Un retard à rattraper
«La Suisse est en train de rattraper son retard par rapport au système de formation européen, estime Caroline Lam, formée au Centre national de la danse à Lyon et à Paris. Il y a vingt ans, le danseur n’avait pas de statut en Suisse. La certification est une façon de donner un statut à une profession. Auparavant, un comédien qui sortait du Conservatoire avait un salaire minimum, mais un danseur non. L’enjeu était donc de faire reconnaître ce métier», poursuit l’artiste qui continue de danser et de créer en parallèle à son activité d’enseignante.
Les élèves viennent de toute la Suisse: l’école en sélectionne une quinzaine sur environ 50 jeunes gens et jeunes filles qui se présentent chaque année. «Cette formation est encore jeune et ne s’adosse pas à une école de danse déjà existante comme c’est le cas de la TAZ à Zurich.» Si ce cursus est unique en Suisse, il en existe des similaires en danse classique à l’Académie de danse de Zurich (TAZ) et à l’Ecole de ballet du Théâtre de Bâle. Et depuis l’automne dernier, 16 jeunes ont commencé une formation CFC/matu pro en comédie musicale à la Musical Factory de Lucerne.
Plusieurs événements sont prévus à l’occasion des 10 ans de la filière danse contemporaine de Genève.

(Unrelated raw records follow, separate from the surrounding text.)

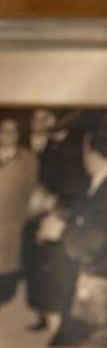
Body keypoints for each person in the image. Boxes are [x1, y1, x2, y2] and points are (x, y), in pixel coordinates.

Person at [47, 112, 107, 347]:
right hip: (96, 281)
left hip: (98, 286)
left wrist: (59, 231)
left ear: (92, 150)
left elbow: (91, 245)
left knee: (68, 346)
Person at [22, 109, 87, 331]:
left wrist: (55, 204)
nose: (39, 122)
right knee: (36, 265)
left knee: (55, 266)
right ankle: (42, 313)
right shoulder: (38, 144)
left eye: (45, 117)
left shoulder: (71, 146)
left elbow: (77, 183)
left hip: (58, 213)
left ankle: (56, 317)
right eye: (36, 117)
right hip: (34, 212)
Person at [0, 117, 38, 307]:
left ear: (19, 134)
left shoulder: (28, 160)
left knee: (6, 275)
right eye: (4, 131)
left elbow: (31, 193)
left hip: (11, 226)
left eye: (13, 131)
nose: (8, 135)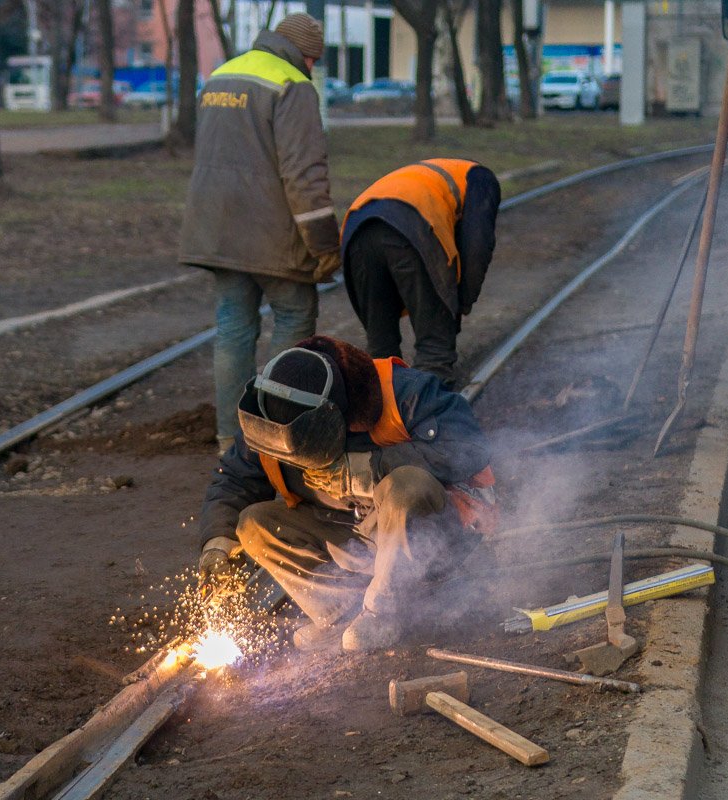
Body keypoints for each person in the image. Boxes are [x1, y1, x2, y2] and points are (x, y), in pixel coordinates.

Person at [196, 335, 497, 653]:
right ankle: (341, 616)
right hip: (353, 535)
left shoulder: (403, 392)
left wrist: (372, 467)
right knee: (253, 524)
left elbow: (469, 448)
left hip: (432, 538)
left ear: (333, 418)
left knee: (407, 485)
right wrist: (217, 545)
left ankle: (384, 615)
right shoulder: (269, 417)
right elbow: (234, 479)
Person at [179, 13, 342, 455]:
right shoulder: (293, 84)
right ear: (306, 55)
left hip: (217, 228)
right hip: (273, 235)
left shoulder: (221, 76)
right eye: (313, 60)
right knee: (295, 315)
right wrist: (324, 245)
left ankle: (231, 441)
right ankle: (275, 435)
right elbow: (305, 175)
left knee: (233, 327)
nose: (312, 67)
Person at [340, 159, 501, 387]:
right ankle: (428, 403)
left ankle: (382, 403)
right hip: (412, 224)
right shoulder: (481, 178)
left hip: (356, 230)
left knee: (380, 346)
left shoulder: (430, 175)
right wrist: (461, 301)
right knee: (434, 348)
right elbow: (477, 245)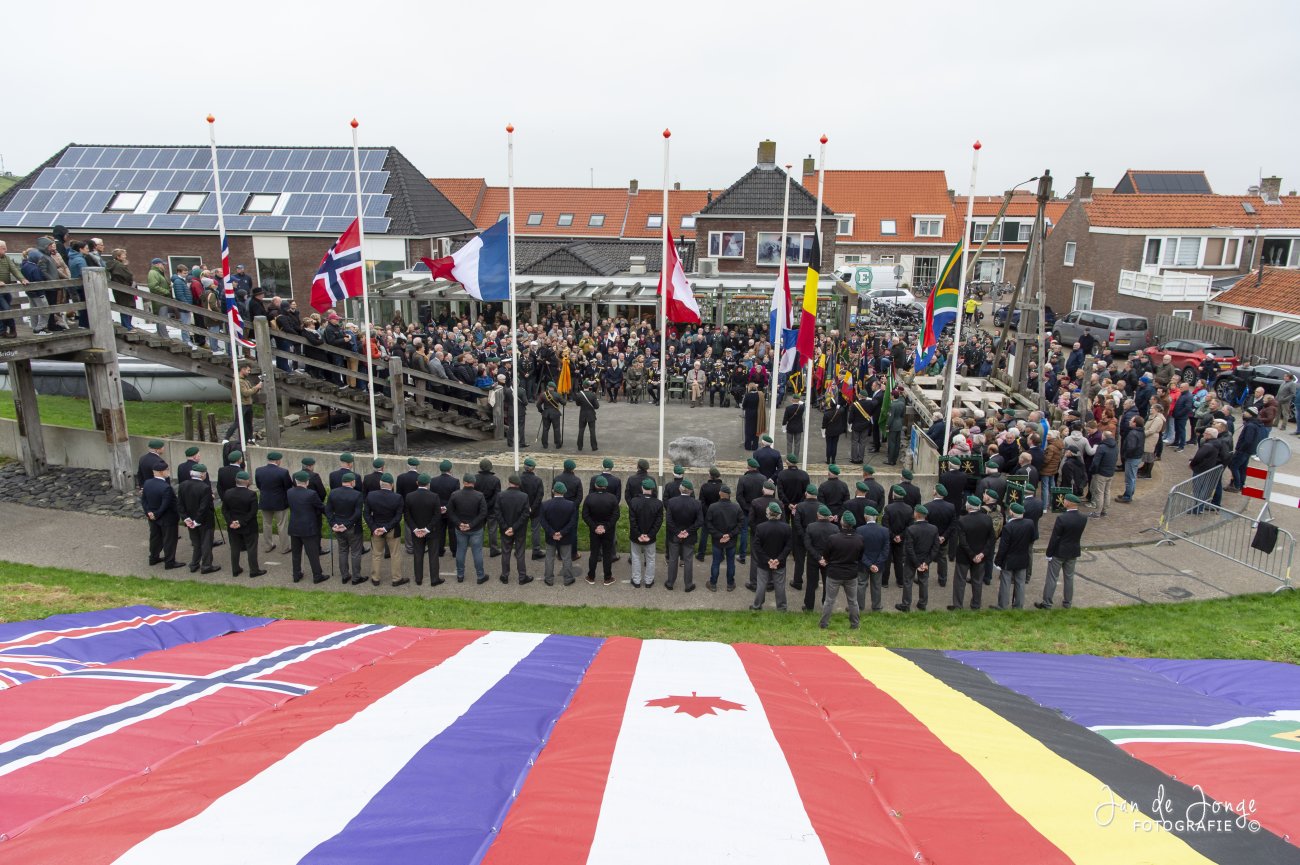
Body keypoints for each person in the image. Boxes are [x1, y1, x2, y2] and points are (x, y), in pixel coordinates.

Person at [1036, 493, 1087, 610]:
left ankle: (1047, 603)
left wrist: (1049, 553)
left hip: (1059, 552)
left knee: (1052, 577)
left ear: (1068, 503)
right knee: (1069, 578)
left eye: (1065, 500)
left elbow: (1055, 538)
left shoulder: (1062, 518)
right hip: (1073, 551)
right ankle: (1068, 602)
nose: (1063, 502)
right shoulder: (1083, 518)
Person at [819, 511, 865, 630]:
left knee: (829, 601)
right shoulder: (860, 539)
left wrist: (828, 560)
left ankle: (824, 624)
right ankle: (855, 624)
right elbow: (860, 556)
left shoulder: (833, 538)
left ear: (842, 522)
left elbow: (826, 555)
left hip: (834, 574)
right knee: (853, 601)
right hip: (851, 574)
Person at [949, 496, 992, 611]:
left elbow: (963, 542)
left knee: (960, 581)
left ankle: (958, 605)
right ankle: (976, 605)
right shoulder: (987, 519)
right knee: (977, 581)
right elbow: (991, 539)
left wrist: (972, 555)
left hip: (964, 556)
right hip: (981, 556)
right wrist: (982, 554)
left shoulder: (962, 520)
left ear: (968, 506)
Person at [750, 502, 793, 612]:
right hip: (780, 563)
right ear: (779, 514)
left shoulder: (760, 528)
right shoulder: (787, 528)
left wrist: (767, 560)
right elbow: (788, 547)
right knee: (780, 586)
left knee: (761, 585)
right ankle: (782, 608)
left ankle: (757, 606)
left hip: (764, 563)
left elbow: (756, 546)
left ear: (768, 513)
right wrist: (778, 559)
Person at [287, 471, 328, 584]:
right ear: (307, 482)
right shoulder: (311, 494)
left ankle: (296, 574)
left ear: (296, 481)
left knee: (296, 553)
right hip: (308, 528)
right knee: (312, 553)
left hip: (294, 527)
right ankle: (317, 575)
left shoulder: (289, 492)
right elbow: (320, 507)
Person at [178, 464, 220, 575]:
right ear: (202, 475)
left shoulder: (182, 485)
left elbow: (180, 505)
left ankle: (194, 563)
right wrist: (197, 521)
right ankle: (206, 565)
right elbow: (204, 507)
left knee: (196, 543)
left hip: (190, 521)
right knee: (206, 543)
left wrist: (186, 519)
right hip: (204, 521)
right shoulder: (204, 488)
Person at [365, 473, 406, 586]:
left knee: (376, 554)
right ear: (392, 485)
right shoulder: (397, 497)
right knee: (395, 554)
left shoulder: (371, 495)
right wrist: (386, 528)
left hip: (376, 529)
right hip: (392, 529)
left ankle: (375, 578)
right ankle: (396, 579)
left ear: (380, 484)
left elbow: (366, 514)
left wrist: (374, 528)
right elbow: (398, 517)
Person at [222, 471, 265, 578]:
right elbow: (252, 512)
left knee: (235, 548)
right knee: (251, 548)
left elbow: (224, 510)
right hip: (248, 526)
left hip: (232, 526)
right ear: (246, 482)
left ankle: (235, 569)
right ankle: (254, 570)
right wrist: (241, 522)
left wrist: (231, 521)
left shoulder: (228, 493)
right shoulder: (251, 494)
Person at [994, 502, 1036, 610]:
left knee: (1005, 583)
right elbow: (1032, 538)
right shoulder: (1030, 523)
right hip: (1023, 558)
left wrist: (998, 561)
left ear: (1012, 512)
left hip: (1009, 560)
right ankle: (1018, 606)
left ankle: (1002, 606)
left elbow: (1003, 547)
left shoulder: (1008, 527)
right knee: (1020, 583)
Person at [326, 472, 365, 585]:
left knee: (342, 551)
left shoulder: (333, 493)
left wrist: (333, 524)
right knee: (355, 552)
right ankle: (356, 577)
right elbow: (357, 514)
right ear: (352, 482)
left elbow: (328, 510)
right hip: (353, 528)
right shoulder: (357, 495)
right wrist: (347, 525)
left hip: (338, 527)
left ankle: (345, 575)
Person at [447, 474, 488, 584]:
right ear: (473, 483)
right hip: (476, 529)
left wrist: (459, 523)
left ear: (464, 482)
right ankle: (480, 576)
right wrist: (471, 524)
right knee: (477, 552)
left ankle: (460, 575)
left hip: (460, 529)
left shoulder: (455, 495)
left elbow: (450, 511)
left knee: (460, 550)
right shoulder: (479, 495)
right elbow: (483, 513)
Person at [142, 460, 183, 569]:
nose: (168, 471)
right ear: (161, 472)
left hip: (152, 517)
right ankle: (170, 562)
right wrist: (157, 513)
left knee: (155, 538)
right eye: (167, 470)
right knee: (169, 540)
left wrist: (149, 512)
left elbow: (144, 500)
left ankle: (153, 557)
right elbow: (166, 504)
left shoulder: (147, 483)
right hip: (167, 518)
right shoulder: (166, 487)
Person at [897, 505, 939, 612]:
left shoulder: (911, 529)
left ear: (917, 514)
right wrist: (926, 562)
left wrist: (917, 564)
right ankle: (922, 604)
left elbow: (909, 549)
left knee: (907, 582)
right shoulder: (934, 529)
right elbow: (935, 547)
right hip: (925, 560)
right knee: (924, 582)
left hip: (912, 561)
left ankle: (906, 605)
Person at [404, 474, 443, 587]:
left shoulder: (409, 496)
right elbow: (437, 515)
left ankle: (418, 579)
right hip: (432, 531)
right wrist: (427, 529)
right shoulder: (434, 496)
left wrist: (415, 529)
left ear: (417, 483)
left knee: (418, 554)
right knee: (433, 555)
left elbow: (407, 515)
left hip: (416, 532)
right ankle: (434, 579)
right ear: (428, 484)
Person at [664, 478, 702, 592]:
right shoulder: (696, 503)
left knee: (673, 559)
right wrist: (688, 532)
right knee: (688, 560)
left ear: (680, 489)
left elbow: (669, 521)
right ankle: (688, 584)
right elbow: (700, 521)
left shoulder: (672, 502)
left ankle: (670, 583)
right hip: (689, 537)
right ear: (690, 491)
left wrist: (677, 532)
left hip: (675, 536)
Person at [582, 475, 620, 586]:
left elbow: (585, 515)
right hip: (608, 531)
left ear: (596, 485)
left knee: (594, 553)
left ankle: (591, 576)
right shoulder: (612, 498)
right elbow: (616, 515)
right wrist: (606, 527)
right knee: (607, 554)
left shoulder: (589, 498)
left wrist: (595, 527)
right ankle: (607, 577)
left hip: (594, 531)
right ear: (606, 486)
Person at [627, 477, 664, 588]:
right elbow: (658, 522)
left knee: (636, 557)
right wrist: (650, 535)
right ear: (652, 489)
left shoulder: (634, 501)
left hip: (636, 537)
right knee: (651, 559)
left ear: (642, 488)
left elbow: (632, 520)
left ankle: (636, 580)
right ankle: (648, 581)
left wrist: (639, 534)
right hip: (650, 538)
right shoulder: (658, 503)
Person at [497, 474, 533, 585]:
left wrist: (506, 528)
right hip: (519, 530)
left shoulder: (501, 495)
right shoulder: (524, 496)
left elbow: (498, 513)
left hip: (505, 530)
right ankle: (522, 577)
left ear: (509, 482)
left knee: (506, 552)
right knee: (520, 553)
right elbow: (525, 514)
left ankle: (504, 576)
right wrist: (514, 527)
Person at [705, 484, 742, 591]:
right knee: (731, 562)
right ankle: (730, 584)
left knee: (716, 561)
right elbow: (740, 524)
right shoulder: (736, 507)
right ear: (729, 495)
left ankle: (713, 584)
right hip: (731, 540)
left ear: (720, 494)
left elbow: (708, 524)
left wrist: (720, 535)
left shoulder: (713, 507)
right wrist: (729, 535)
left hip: (717, 540)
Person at [540, 481, 578, 586]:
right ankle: (568, 578)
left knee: (549, 558)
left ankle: (548, 579)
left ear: (553, 491)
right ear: (564, 492)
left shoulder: (545, 504)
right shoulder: (571, 505)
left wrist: (552, 533)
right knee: (566, 558)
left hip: (550, 537)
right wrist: (561, 533)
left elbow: (543, 521)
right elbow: (572, 522)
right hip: (565, 537)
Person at [254, 452, 293, 552]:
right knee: (282, 525)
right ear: (278, 460)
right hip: (280, 502)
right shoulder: (283, 472)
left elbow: (259, 485)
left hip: (265, 501)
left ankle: (268, 545)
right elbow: (288, 486)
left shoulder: (259, 471)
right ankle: (284, 547)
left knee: (266, 524)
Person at [855, 506, 889, 612]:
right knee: (877, 585)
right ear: (876, 517)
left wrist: (869, 564)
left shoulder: (859, 530)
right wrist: (877, 564)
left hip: (863, 564)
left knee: (861, 584)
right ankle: (876, 606)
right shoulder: (884, 530)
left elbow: (859, 550)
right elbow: (885, 550)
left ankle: (859, 606)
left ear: (865, 517)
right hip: (878, 565)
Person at [1227, 406, 1268, 493]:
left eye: (1246, 412)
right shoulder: (1256, 424)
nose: (1243, 413)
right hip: (1249, 450)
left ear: (1251, 414)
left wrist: (1240, 449)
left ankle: (1236, 485)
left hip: (1243, 450)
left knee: (1233, 466)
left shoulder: (1250, 426)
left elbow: (1247, 440)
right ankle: (1241, 485)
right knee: (1242, 468)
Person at [925, 486, 956, 589]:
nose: (932, 490)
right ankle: (942, 579)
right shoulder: (951, 507)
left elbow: (926, 524)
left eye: (933, 489)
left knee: (927, 556)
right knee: (942, 558)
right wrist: (943, 536)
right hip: (943, 539)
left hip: (930, 538)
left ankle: (924, 577)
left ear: (935, 492)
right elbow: (952, 524)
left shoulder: (927, 506)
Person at [430, 459, 460, 560]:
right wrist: (446, 507)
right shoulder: (455, 481)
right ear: (450, 469)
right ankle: (455, 551)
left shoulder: (433, 481)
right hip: (450, 510)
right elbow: (455, 497)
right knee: (452, 531)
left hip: (438, 510)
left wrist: (440, 507)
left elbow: (433, 496)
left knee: (440, 531)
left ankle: (440, 550)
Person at [474, 458, 502, 558]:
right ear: (490, 468)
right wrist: (488, 505)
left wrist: (481, 505)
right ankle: (493, 549)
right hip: (491, 509)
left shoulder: (475, 478)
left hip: (479, 508)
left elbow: (473, 494)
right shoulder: (496, 480)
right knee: (492, 530)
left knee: (479, 530)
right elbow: (497, 496)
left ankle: (477, 549)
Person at [518, 458, 545, 561]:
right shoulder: (538, 480)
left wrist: (525, 507)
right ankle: (536, 551)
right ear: (533, 468)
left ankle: (519, 551)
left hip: (522, 509)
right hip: (535, 510)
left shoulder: (519, 479)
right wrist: (532, 508)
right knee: (535, 530)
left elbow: (518, 495)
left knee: (521, 530)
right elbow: (539, 496)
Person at [1115, 414, 1145, 503]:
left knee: (1129, 478)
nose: (1129, 421)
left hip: (1132, 458)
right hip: (1137, 456)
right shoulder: (1141, 431)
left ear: (1135, 423)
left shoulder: (1133, 433)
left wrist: (1126, 455)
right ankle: (1128, 493)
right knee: (1132, 477)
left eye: (1131, 420)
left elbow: (1131, 447)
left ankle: (1127, 496)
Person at [849, 389, 874, 463]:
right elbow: (871, 413)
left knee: (854, 442)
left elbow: (851, 417)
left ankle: (854, 458)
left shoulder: (854, 405)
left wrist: (849, 422)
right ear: (866, 397)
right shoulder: (870, 403)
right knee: (863, 442)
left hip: (856, 426)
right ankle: (861, 458)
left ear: (860, 395)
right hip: (865, 426)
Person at [574, 379, 600, 451]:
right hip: (591, 415)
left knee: (581, 431)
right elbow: (597, 406)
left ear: (582, 386)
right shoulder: (593, 395)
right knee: (592, 431)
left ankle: (580, 446)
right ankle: (594, 447)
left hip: (582, 414)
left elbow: (577, 404)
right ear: (589, 386)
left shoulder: (579, 395)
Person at [537, 382, 564, 449]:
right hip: (555, 414)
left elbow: (538, 404)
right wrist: (565, 396)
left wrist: (542, 411)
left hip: (546, 414)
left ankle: (545, 445)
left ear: (548, 387)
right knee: (556, 429)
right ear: (554, 387)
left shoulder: (543, 395)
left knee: (545, 429)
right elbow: (564, 403)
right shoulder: (558, 394)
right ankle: (558, 444)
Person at [822, 394, 847, 464]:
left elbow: (823, 425)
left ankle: (828, 460)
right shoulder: (839, 411)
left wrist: (823, 431)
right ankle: (833, 460)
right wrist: (838, 406)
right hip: (837, 431)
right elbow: (843, 408)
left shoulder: (826, 414)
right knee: (834, 445)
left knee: (829, 445)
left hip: (829, 431)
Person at [885, 389, 907, 465]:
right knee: (897, 443)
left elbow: (891, 417)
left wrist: (887, 426)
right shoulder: (902, 403)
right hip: (899, 424)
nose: (890, 396)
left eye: (891, 395)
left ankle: (890, 460)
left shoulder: (892, 405)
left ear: (893, 396)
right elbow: (903, 415)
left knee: (891, 443)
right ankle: (895, 459)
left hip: (893, 426)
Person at [782, 391, 805, 456]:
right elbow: (804, 404)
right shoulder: (801, 408)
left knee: (789, 443)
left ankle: (789, 457)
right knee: (797, 444)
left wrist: (784, 428)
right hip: (798, 428)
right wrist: (800, 402)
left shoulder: (788, 408)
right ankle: (796, 457)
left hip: (790, 428)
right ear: (799, 400)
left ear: (792, 400)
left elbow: (785, 419)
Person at [741, 382, 761, 450]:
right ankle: (755, 445)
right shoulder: (759, 395)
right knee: (756, 429)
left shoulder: (747, 395)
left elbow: (744, 405)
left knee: (748, 430)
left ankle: (748, 446)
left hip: (749, 414)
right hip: (757, 413)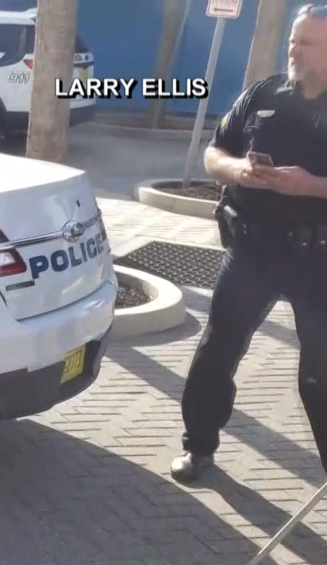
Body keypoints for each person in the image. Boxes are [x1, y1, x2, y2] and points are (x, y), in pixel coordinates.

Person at [171, 3, 327, 485]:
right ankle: (198, 447)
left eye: (307, 43)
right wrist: (238, 170)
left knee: (320, 373)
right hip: (252, 252)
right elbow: (214, 152)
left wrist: (310, 186)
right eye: (293, 41)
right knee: (217, 351)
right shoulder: (263, 93)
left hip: (318, 258)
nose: (294, 50)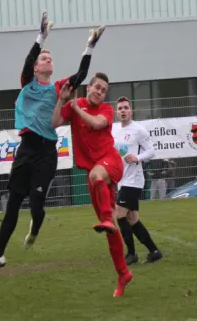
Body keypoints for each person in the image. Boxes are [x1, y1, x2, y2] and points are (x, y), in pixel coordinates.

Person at [0, 11, 105, 272]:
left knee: (36, 205)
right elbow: (26, 62)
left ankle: (35, 227)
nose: (47, 60)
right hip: (27, 149)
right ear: (37, 67)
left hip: (47, 152)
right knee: (13, 203)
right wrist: (41, 37)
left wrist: (89, 46)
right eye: (43, 58)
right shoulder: (27, 83)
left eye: (50, 58)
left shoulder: (58, 87)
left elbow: (81, 75)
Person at [52, 73, 133, 298]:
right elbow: (55, 122)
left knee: (97, 177)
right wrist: (62, 100)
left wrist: (76, 108)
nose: (99, 92)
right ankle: (123, 273)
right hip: (93, 174)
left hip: (110, 162)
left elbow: (97, 124)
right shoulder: (75, 104)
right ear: (88, 87)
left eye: (103, 90)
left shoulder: (105, 109)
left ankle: (107, 217)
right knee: (111, 229)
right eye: (97, 87)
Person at [112, 96, 163, 265]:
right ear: (117, 112)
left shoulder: (139, 130)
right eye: (120, 108)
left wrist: (138, 157)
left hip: (134, 180)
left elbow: (152, 151)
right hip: (122, 179)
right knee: (132, 219)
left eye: (126, 107)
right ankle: (154, 251)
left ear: (131, 111)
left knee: (119, 213)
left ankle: (131, 254)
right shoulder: (114, 130)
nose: (123, 110)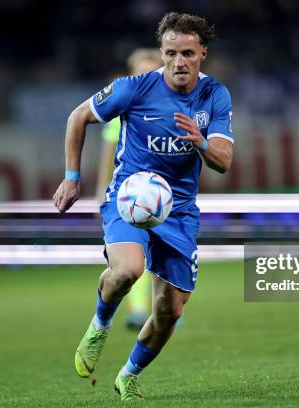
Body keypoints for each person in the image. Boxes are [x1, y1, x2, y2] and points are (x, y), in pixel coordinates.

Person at [53, 12, 234, 401]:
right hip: (129, 199)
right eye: (170, 53)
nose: (178, 62)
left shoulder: (215, 96)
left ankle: (128, 374)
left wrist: (200, 141)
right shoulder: (134, 88)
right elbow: (78, 116)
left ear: (202, 53)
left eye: (187, 52)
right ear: (162, 53)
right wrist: (71, 176)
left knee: (171, 311)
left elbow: (223, 161)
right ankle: (100, 325)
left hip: (179, 211)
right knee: (128, 269)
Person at [95, 48, 162, 332]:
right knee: (135, 255)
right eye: (141, 73)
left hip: (164, 192)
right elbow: (108, 151)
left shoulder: (172, 107)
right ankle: (138, 311)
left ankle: (166, 308)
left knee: (163, 253)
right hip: (130, 194)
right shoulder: (121, 109)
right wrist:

L’événement phare est prévu le 30 juin au Pavillon de la danse avec la création de la compagnie Anthrop pour la volée, une reprise de la première création pour le CFC danse de la compagnie 7273. Auparavant, le CFP Arts participera à la Fête de la danse Genève du 11 au 15 mai ainsi qu’à la Fête de la musique du 24 au 26 juin.